Intermolecular adhesion in conducting polymers
Jeremy D. Schmit, Alex J. Levine

TL;DR
This paper investigates how electronic interactions between charged conducting polymer chains influence their aggregation behavior in solution, revealing conditions that favor different structural phases.
Contribution
It introduces a minimal model to analyze electronic interactions and predicts a phase diagram for polymer aggregation based on charge density and persistence length.
Findings
Electronic energy decrease promotes chain aggregation.
Phase diagram includes unbound, loosely bound, and tightly bound states.

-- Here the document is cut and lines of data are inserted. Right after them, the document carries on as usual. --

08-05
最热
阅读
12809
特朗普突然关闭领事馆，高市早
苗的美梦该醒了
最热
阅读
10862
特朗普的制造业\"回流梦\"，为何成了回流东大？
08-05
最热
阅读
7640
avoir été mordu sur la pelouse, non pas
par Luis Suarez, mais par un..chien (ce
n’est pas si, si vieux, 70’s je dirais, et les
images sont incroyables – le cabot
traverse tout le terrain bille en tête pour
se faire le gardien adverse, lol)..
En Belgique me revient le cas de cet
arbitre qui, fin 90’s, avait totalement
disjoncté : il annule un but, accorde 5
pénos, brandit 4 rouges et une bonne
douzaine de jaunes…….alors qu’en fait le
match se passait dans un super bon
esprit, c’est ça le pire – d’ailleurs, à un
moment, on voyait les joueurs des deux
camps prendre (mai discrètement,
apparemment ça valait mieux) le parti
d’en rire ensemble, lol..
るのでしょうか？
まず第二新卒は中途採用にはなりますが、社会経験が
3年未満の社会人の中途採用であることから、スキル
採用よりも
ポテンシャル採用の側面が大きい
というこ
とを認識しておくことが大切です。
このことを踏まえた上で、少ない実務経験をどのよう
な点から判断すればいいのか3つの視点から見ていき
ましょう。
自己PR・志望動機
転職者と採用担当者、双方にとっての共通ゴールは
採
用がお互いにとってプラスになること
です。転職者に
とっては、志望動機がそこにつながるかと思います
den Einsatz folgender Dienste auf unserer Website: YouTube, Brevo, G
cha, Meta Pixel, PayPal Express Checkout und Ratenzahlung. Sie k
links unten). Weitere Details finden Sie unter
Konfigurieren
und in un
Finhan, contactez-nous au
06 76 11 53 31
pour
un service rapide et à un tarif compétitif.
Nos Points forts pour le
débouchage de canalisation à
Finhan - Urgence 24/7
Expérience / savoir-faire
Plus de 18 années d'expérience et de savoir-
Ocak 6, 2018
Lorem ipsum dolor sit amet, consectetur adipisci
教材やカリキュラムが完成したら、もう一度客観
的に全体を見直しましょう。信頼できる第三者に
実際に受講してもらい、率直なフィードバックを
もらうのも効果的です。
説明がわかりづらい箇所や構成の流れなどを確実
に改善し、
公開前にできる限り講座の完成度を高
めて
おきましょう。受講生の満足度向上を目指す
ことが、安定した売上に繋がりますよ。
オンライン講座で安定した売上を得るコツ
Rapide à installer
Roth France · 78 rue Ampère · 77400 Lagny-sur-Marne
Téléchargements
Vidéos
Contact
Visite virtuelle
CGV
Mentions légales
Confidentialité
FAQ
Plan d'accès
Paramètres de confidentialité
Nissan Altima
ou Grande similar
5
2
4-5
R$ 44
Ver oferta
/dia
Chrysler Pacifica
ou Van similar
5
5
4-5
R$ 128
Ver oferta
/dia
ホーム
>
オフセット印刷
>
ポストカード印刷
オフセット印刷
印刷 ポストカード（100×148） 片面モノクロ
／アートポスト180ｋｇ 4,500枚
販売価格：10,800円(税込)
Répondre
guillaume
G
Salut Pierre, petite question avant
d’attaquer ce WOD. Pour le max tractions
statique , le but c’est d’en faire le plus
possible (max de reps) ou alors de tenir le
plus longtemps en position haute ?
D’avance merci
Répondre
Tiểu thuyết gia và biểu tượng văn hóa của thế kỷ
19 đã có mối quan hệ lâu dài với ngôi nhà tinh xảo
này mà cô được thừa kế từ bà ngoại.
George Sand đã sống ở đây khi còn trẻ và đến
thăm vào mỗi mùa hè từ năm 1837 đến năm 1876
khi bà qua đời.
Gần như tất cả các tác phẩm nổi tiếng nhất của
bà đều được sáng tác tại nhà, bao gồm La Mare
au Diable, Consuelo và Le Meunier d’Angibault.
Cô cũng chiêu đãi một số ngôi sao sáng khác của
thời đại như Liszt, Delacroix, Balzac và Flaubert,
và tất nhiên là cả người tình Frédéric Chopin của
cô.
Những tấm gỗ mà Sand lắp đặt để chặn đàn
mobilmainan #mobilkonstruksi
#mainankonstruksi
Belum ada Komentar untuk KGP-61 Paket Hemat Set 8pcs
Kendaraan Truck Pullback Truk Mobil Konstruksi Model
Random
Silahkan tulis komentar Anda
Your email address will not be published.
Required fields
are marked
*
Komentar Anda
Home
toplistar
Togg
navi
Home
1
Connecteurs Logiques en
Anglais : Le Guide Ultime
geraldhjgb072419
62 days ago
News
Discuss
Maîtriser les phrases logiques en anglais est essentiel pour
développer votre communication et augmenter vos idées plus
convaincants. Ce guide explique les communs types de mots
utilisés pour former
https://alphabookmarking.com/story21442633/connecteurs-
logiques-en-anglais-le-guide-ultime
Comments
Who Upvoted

Electrostatic repulsion competes with attractive electronic interactions.
Abstract
We analyze the interaction of two conducting, charged polymer chains in solution using a minimal model for their electronic degrees of freedom. We show that a crossing of the two chains in which the polymers pass within Angstroms of each other leads to a decrease of the electronic energy of the combined system that is significantly larger than the thermal energy and thus promotes interchain aggregation. We consider the competition of this attractive interaction with the screened electrostatic repulsion and thereby propose a phase diagram for such polymers in solution; depending on the charge density and persistence length of the chains, the polymers may be unbound, bound in loose, braid-like structures, or tightly bound in a parallel configuration.